Was im Änderungsgesetz fehlt ist die Weiterentwicklung der Förderinstrumente, insbesondere der Arbeitsgelegenheiten und Qualifizierungen, die Lockerung des Vergaberechts sowie verlässliche und planbare Budgets.

Perspektive

Im 13. Änderungsgesetz geht es um die Verschärfung von Sanktionen bei Pflichtverletzung und Meldeversäumnissen und von Zumutbarkeit für eine wirksame Förderung von Leistungsberechtigten und weniger um eine finanziell geförderte Eingliederung in Arbeit/Ausbildung selbst. Positive Ausnahme ist die Freie Förderung, die zu kreativen und innovativen Förderansätzen führen kann.
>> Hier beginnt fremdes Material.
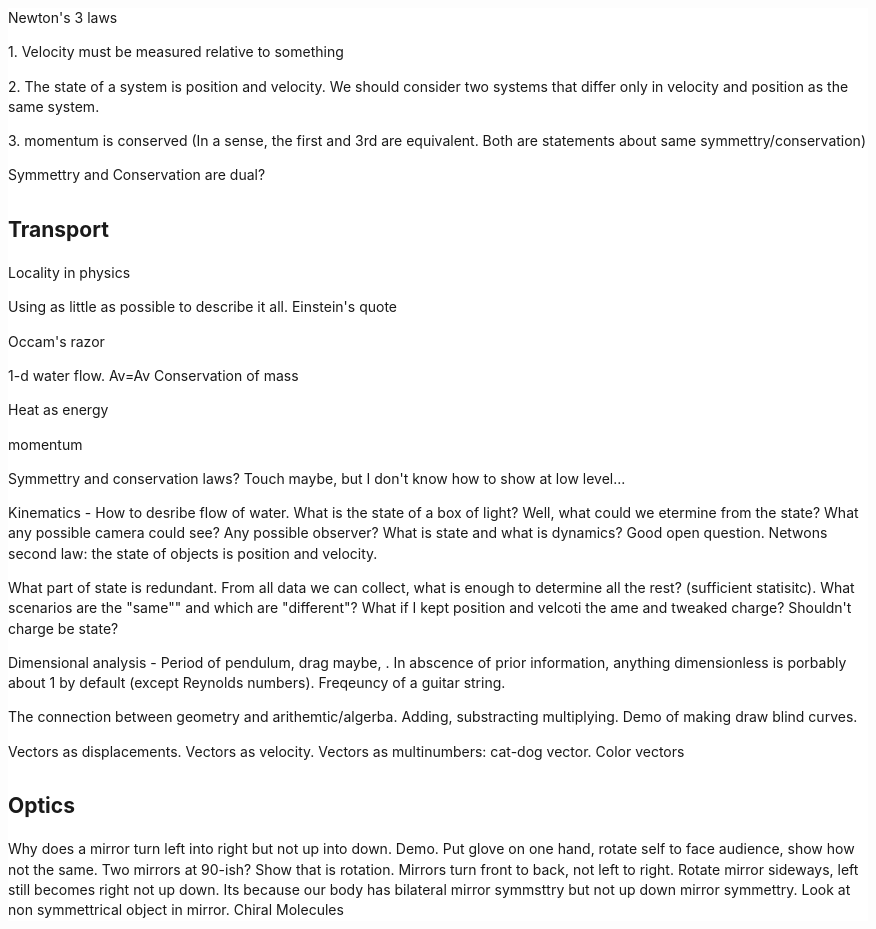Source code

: Newton's 3 laws

1\. Velocity must be measured relative to something

2\. The state of a system is position and velocity. We should consider
two systems that differ only in velocity and position as the same
system.

3\. momentum is conserved (In a sense, the first and 3rd are equivalent.
Both are statements about same symmettry/conservation)

Symmettry and Conservation are dual?

Transport
---------

Locality in physics

Using as little as possible to describe it all. Einstein's quote

Occam's razor

1-d water flow. Av=Av Conservation of mass

Heat as energy

momentum

Symmettry and conservation laws? Touch maybe, but I don't know how to
show at low level\...

Kinematics - How to desribe flow of water. What is the state of a box of
light? Well, what could we etermine from the state? What any possible
camera could see? Any possible observer? What is state and what is
dynamics? Good open question. Netwons second law: the state of objects
is position and velocity.

What part of state is redundant. From all data we can collect, what is
enough to determine all the rest? (sufficient statisitc). What scenarios
are the "same"" and which are "different"? What if I kept position and
velcoti the ame and tweaked charge? Shouldn't charge be state?

Dimensional analysis - Period of pendulum, drag maybe, . In abscence of
prior information, anything dimensionless is porbably about 1 by default
(except Reynolds numbers). Freqeuncy of a guitar string.

The connection between geometry and arithemtic/algerba. Adding,
substracting multiplying. Demo of making draw blind curves.

Vectors as displacements. Vectors as velocity. Vectors as multinumbers:
cat-dog vector. Color vectors

Optics
------

Why does a mirror turn left into right but not up into down. Demo. Put
glove on one hand, rotate self to face audience, show how not the same.
Two mirrors at 90-ish? Show that is rotation. Mirrors turn front to
back, not left to right. Rotate mirror sideways, left still becomes
right not up down. Its because our body has bilateral mirror symmsttry
but not up down mirror symmettry. Look at non symmettrical object in
mirror. Chiral Molecules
Die aktuelle Diskussion um den Sozialstaat und Sozialleistungen (Staatsausgaben und Sozialleistungen – zu hoch?) lässt außerdem befürchten, dass eine finanzielle Ausweitung der Mittel im SGB II für die Integration von arbeitslosen und arbeitsuchenden Personen in den nächsten Jahren nicht ansteht. Darauf werden Träger mit Anpassungen ihrer Geschäftsmodelle reagieren müssen.